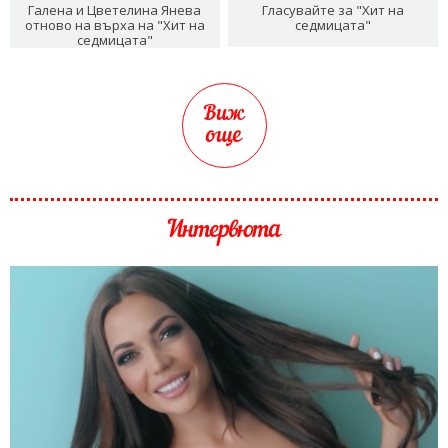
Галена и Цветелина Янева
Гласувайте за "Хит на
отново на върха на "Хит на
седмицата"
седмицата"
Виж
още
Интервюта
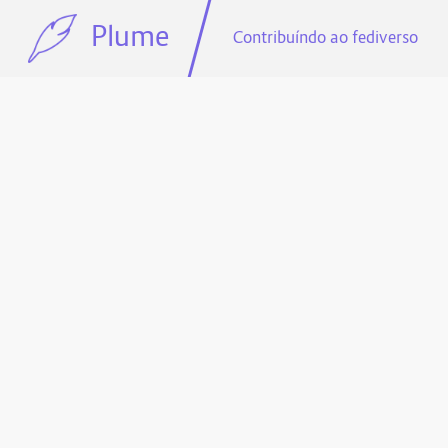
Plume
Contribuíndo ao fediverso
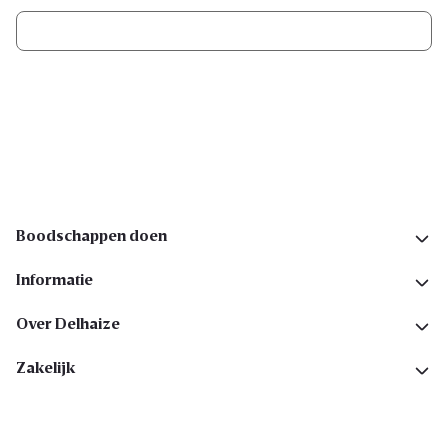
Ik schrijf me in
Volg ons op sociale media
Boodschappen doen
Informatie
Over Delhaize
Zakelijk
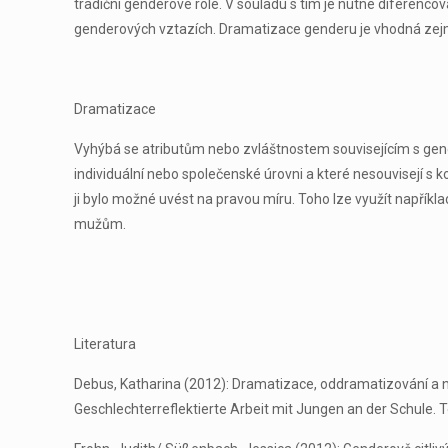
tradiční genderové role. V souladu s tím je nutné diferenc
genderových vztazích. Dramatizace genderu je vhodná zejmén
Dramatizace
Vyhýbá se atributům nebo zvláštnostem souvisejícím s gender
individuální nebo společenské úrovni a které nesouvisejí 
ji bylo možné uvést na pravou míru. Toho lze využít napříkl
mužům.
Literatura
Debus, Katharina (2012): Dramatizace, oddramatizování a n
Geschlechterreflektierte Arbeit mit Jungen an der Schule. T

● **About this task**:
The answer must be an exact copy of the lines from the start of the records above through the line containing "Vyhýbá se atributům", with no pictures in it.

● **Response to this task**:
Галена и Цветелина Янева
Гласувайте за "Хит на
отново на върха на "Хит на
седмицата"
седмицата"
Виж
още
Интервюта
Plume
Contribuíndo ao fediverso
Ik schrijf me in
Volg ons op sociale media
Boodschappen doen
Informatie
Over Delhaize
Zakelijk
tradiční genderové role. V souladu s tím je nutné diferenc
genderových vztazích. Dramatizace genderu je vhodná zejmén
Dramatizace
Vyhýbá se atributům nebo zvláštnostem souvisejícím s gender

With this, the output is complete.